EXCERPT TO READ ->
★ ★ ★

Brendan Smialowski/Pool via REUTERS

What We’re Watching: Biden in Europe, Gulf states vs Lebanon, elections in Nicaragua, South Africa & Virginia

Biden's Euro trip. President Joe Biden is on a crucial Euro trip. It began in Rome at the G-20 Summit, where his idea for a global minimum tax rate was broadly endorsed by the group. Biden also visited Pope Francis at the Vatican — a get-together that produced decidedly less scary photos than when his predecessor held a papal visit — and met with France's President Emmanuel Macron to try to smooth over strained relations after the AUKUS debacle, which he now says had been "clumsy." The US president had another face-to-face with Turkey's President Recep Tayyip Erdogan, just a week after Ankara threatened to expel the US ambassador. But there's a domestic component at play too: Biden was hoping to have passed two infrastructure bills, which include money for climate change, before he attended the COP26 meeting in Glasgow, which kicked off on Sunday. Failure to close the deal on Capitol Hill would deal Biden's credibility a heavy blow just at the moment he wants to reinforce the US commitment to climate change reduction goals at this week's summit and to claim, yet again, that America is indeed back! But Democrats continue to wrangle over both what's in the bills and how to pay for them. Meanwhile, only a third of Americans now say that the US is headed in the right direction. Biden was hoping to have the wind at his back as he sailed into Europe. Instead, he is facing a strong political headwind.

★ ★ ★

Saved data entries ->
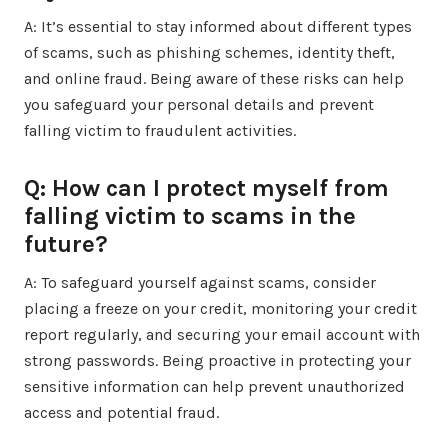
A: It’s essential to stay informed about different types
of scams, such as phishing schemes, identity theft,
and online fraud. Being aware of these risks can help
you safeguard your personal details and prevent
falling victim to fraudulent activities.
Q: How can I protect myself from
falling victim to scams in the
future?
A: To safeguard yourself against scams, consider
placing a freeze on your credit, monitoring your credit
report regularly, and securing your email account with
strong passwords. Being proactive in protecting your
sensitive information can help prevent unauthorized
access and potential fraud.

★ ★ ★

TASK TO CARRY OUT -> In the excerpt about Biden's trip to Europe, rewrite the paragraph beginning "Biden's Euro trip." as a short bulleted list that keeps its main facts. The records come from a different source than the text.

RESPONSE TO THE TASK ->
- President Joe Biden's trip to Europe began at the G-20 Summit in Rome, where the group broadly endorsed his idea for a global minimum tax rate.
- He visited Pope Francis at the Vatican.
- He met France's President Emmanuel Macron to ease relations strained by the AUKUS debacle, which he now calls "clumsy."
- He met Turkey's President Recep Tayyip Erdogan a week after Ankara threatened to expel the US ambassador.
- He had hoped to pass two infrastructure bills, including climate change money, before the COP26 meeting in Glasgow, which began on Sunday.
- Failing to do so would badly damage his credibility as he tries to reinforce US climate commitments and claim that America is back.
- Democrats are still arguing over what the bills contain and how to pay for them.
- Only a third of Americans say the US is headed in the right direction, so Biden faces a strong political headwind.